Question

1. Use a graph to estimate the absolute maximum and minimum values of the function to two decimal places.
2. Use calculus to find the exact maximum and minimum values.

72. \(f\left( x \right) = x - {\bf{2cos}}\,x\), \( - {\bf{2}} \le x \le {\bf{0}}\)

Short answer

1. The point \(f\left( { - 2} \right) = - 1.17\) is the abosolute maximum. The point \(f\left( { - 0.52} \right) = - 2.26\) is the absolute minimum.

2. The maximum value of \(f\left( x \right)\) is \( - 2 - 2\cos 2\) at \(x = - 2\) and the minimum value is \( - \frac{\pi }{6} - \sqrt 3 \) at \(x = - \frac{\pi }{6}\).

Step-by-step solution

(a) Step 1: Sketch the graph of \(f\left( x \right)\)

In the desmos graphing calculator (for closed interval) enter the expression \(x - 2\cos x\) in the tab and enter the interval \( - 2 \le x \le 0\), to plot the curve of \(f\left( x \right) = x - 2\cos x\).

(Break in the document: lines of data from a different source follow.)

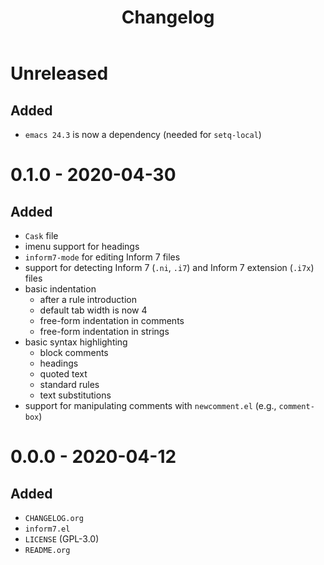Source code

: #+TITLE: Changelog

* Unreleased

** Added

- =emacs 24.3= is now a dependency (needed for =setq-local=)

* 0.1.0 - 2020-04-30

** Added

- =Cask= file
- imenu support for headings
- =inform7-mode= for editing Inform 7 files
- support for detecting Inform 7 (=.ni=, =.i7=) and Inform 7
  extension (=.i7x=) files
- basic indentation
  - after a rule introduction
  - default tab width is now 4
  - free-form indentation in comments
  - free-form indentation in strings
- basic syntax highlighting
  - block comments
  - headings
  - quoted text
  - standard rules
  - text substitutions
- support for manipulating comments with =newcomment.el=
  (e.g., =comment-box=)

* 0.0.0 - 2020-04-12

** Added

- =CHANGELOG.org=
- =inform7.el=
- =LICENSE= (GPL-3.0)
- =README.org=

The figure below represents the graph of \(f\left( x \right)\).

Find the point of maximum and minimum of \(f\left( x \right)\)

Following observations can be made from the graph of \(f\left( x \right)\).

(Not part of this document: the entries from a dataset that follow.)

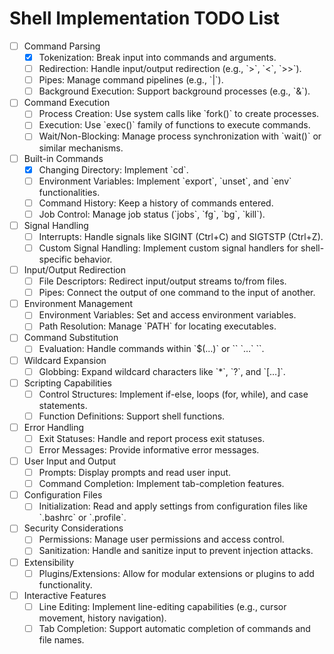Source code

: * Shell Implementation TODO List
  - [-] Command Parsing
    - [X] Tokenization: Break input into commands and arguments.
    - [ ] Redirection: Handle input/output redirection (e.g., `>`, `<`, `>>`).
    - [ ] Pipes: Manage command pipelines (e.g., `|`).
    - [ ] Background Execution: Support background processes (e.g., `&`).

  - [ ] Command Execution
    - [ ] Process Creation: Use system calls like `fork()` to create processes.
    - [ ] Execution: Use `exec()` family of functions to execute commands.
    - [ ] Wait/Non-Blocking: Manage process synchronization with `wait()` or similar mechanisms.

  - [-] Built-in Commands
    - [X] Changing Directory: Implement `cd`.
    - [ ] Environment Variables: Implement `export`, `unset`, and `env` functionalities.
    - [ ] Command History: Keep a history of commands entered.
    - [ ] Job Control: Manage job status (`jobs`, `fg`, `bg`, `kill`).

  - [ ] Signal Handling
    - [ ] Interrupts: Handle signals like SIGINT (Ctrl+C) and SIGTSTP (Ctrl+Z).
    - [ ] Custom Signal Handling: Implement custom signal handlers for shell-specific behavior.

  - [ ] Input/Output Redirection
    - [ ] File Descriptors: Redirect input/output streams to/from files.
    - [ ] Pipes: Connect the output of one command to the input of another.

  - [ ] Environment Management
    - [ ] Environment Variables: Set and access environment variables.
    - [ ] Path Resolution: Manage `PATH` for locating executables.

  - [ ] Command Substitution
    - [ ] Evaluation: Handle commands within `$(...)` or `` `...` ``.

  - [ ] Wildcard Expansion
    - [ ] Globbing: Expand wildcard characters like `*`, `?`, and `[...]`.

  - [ ] Scripting Capabilities
    - [ ] Control Structures: Implement if-else, loops (for, while), and case statements.
    - [ ] Function Definitions: Support shell functions.

  - [ ] Error Handling
    - [ ] Exit Statuses: Handle and report process exit statuses.
    - [ ] Error Messages: Provide informative error messages.

  - [ ] User Input and Output
    - [ ] Prompts: Display prompts and read user input.
    - [ ] Command Completion: Implement tab-completion features.

  - [ ] Configuration Files
    - [ ] Initialization: Read and apply settings from configuration files like `.bashrc` or `.profile`.

  - [ ] Security Considerations
    - [ ] Permissions: Manage user permissions and access control.
    - [ ] Sanitization: Handle and sanitize input to prevent injection attacks.

  - [ ] Extensibility
    - [ ] Plugins/Extensions: Allow for modular extensions or plugins to add functionality.

  - [ ] Interactive Features
    - [ ] Line Editing: Implement line-editing capabilities (e.g., cursor movement, history navigation).
    - [ ] Tab Completion: Support automatic completion of commands and file names.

1. The point \(f\left( { - 2} \right) = - 1.17\) is the abosolute maximum.
2. The point \(f\left( { - 0.52} \right) = - 2.26\) is the absolute minimum.

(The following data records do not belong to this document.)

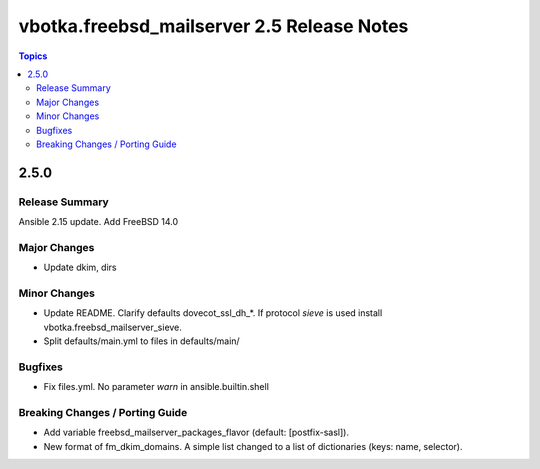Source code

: ===========================================
vbotka.freebsd_mailserver 2.5 Release Notes
===========================================

.. contents:: Topics


2.5.0
=====

Release Summary
---------------
Ansible 2.15 update. Add FreeBSD 14.0

Major Changes
-------------
* Update dkim, dirs

Minor Changes
-------------
* Update README. Clarify defaults dovecot_ssl_dh_*. If protocol
  *sieve* is used install vbotka.freebsd_mailserver_sieve.
* Split defaults/main.yml to files in defaults/main/

Bugfixes
--------
* Fix files.yml. No parameter *warn* in ansible.builtin.shell

Breaking Changes / Porting Guide
--------------------------------
* Add variable freebsd_mailserver_packages_flavor (default:
  [postfix-sasl]).
* New format of fm_dkim_domains. A simple list changed to a list of
  dictionaries (keys: name, selector).
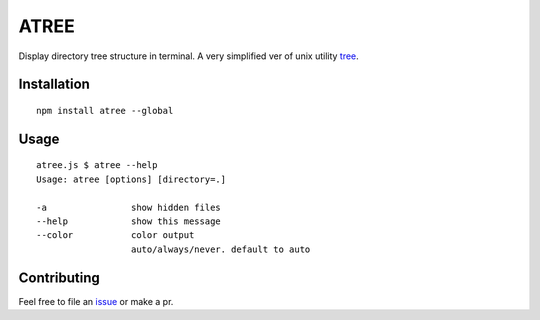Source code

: ATREE |travis|
==============

Display directory tree structure in terminal.
A very simplified ver of unix utility tree__.

.. __: mama.indstate.edu/users/ice/tree/

.. |travis| image:: https://travis-ci.org/delta4d/atree.js.svg?branch=master
    :target: https://travis-ci.org/delta4d/atree.js


Installation
------------

::

    npm install atree --global


Usage
-----

::

    atree.js $ atree --help
    Usage: atree [options] [directory=.]

    -a                show hidden files
    --help            show this message
    --color           color output
                      auto/always/never. default to auto


Contributing
------------

Feel free to file an issue__ or make a pr.

.. __: https://github.com/delta4d/atree.js/issues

(b) Step 3: Differentiate the function \(f\left( x \right)\)

Find the derivative of \(f\left( x \right)\).

\(\begin{aligned}{c}f'\left( x \right) &= \frac{{\rm{d}}}{{{\rm{d}}x}}\left( {x - 2\cos x} \right)\\ &= 1 + 2\sin x\end{aligned}\)

Find the root of the equation \(f'\left( x \right) = 0\).

\(\begin{aligned}{c}1 + 2\sin x &= 0\\\sin x &= - \frac{1}{2}\\x &= - \frac{\pi }{6}\end{aligned}\)

Find the values of function at critical points of \(f\left( x \right)\)

The value of \(f\left( x \right)\) at \(x = - 2\);

\(\begin{aligned}{c}f\left( { - 2} \right) &= - 2 - 2\cos \left( { - 2} \right)\\ &= - 2 - 2\cos 2\end{aligned}\)

At \(x = - \frac{\pi }{6}\),

\(\begin{aligned}{c}f\left( { - \frac{\pi }{6}} \right) &= - \frac{\pi }{6} - 2\cos \left( { - \frac{\pi }{6}} \right)\\ &= - \frac{\pi }{6} - 2\left( {\frac{{\sqrt 3 }}{2}} \right)\\ &= - \frac{\pi }{6} - \sqrt 3 \end{aligned}\)

Thus, the maximum value of \(f\left( x \right)\) is \( - 2 - 2\cos 2\) at \(x = - 2\) and the minimum value is \( - \frac{\pi }{6} - \sqrt 3 \) at \(x = - \frac{\pi }{6}\).